JpaTokenStore and Kubernets PODs with Multiple Containers

Vladyslav_Baidak · September 1, 2018, 12:12pm

Hi all,

We have a Kubernetes setup on production environment, which we don’t have access to (we can only view logs).

Basically, we know that Kubernetes POD has 2 identical containers and our application configured to use Axon Tracking Event Processor and JpaTokenStore, thus it has 2 entries in TOKEN_ENTRY table.

After around a month of excellent work, we started to receive the following errors: “Unable to extend the claim on token for processor … It is either claimed by another process, or there is no such token.”.
This happens only when user executes a command, which, in turn, fires an event. In fact, everything works as expected and nothing is broken - but we see the specified messages in log.

Investigation showed that this might be caused by owner mismatch (since owner is dynamically generated using JVM name and it could be changed), however we are not 100% sure.
Maybe someone faced with such issue and knows the right solution.

Any help would be appreciated. Thanks!

Gerlo_Hesselink · September 3, 2018, 5:15pm

“thus it has 2 entries” … that is not what i expected.
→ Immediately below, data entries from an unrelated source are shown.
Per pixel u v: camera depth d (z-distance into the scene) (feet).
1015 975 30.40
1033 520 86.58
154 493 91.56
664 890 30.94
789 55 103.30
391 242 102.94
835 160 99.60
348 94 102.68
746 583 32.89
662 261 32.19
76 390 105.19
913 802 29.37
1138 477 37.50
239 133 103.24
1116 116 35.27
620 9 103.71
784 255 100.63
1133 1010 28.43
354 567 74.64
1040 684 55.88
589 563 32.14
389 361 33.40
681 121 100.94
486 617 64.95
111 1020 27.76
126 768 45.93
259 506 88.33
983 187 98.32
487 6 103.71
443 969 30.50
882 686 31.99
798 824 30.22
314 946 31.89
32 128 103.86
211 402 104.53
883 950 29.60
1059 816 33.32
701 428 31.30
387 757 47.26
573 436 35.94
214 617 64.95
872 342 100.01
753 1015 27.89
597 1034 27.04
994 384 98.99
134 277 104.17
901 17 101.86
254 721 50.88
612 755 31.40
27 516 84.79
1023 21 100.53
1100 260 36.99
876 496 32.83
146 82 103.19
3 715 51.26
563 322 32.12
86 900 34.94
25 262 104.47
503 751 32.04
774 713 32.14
How is your tracking processor set up ? If it has only 1 segment it should have 1 entry in the TOKEN_ENTRY table, and the container processing the events for the processor is visible in that entry (that’s what we see using a docker service).
Are both entries up to date with the token index and the update timestamp ? What is (are) the name(s) of the processor you see in the table ?
Gerlo.

Vladyslav_Baidak · September 3, 2018, 5:34pm

Hi Gerlo,

After some time of digging today, I finally understood how it works and the issue we have. Unfortunately, I missed some points when describing our case. In general you’re right - we have only one entry per processor name && segment (we use single threaded tracking processor).

The issue we have happens due to inability to pick up the token by the lead node in case if it was already picked up. We couldn’t figure out how this happened but it seems to me that owner was manually changed (in fact, I was able to reproduce the issue only when setting owner manually to ‘null’).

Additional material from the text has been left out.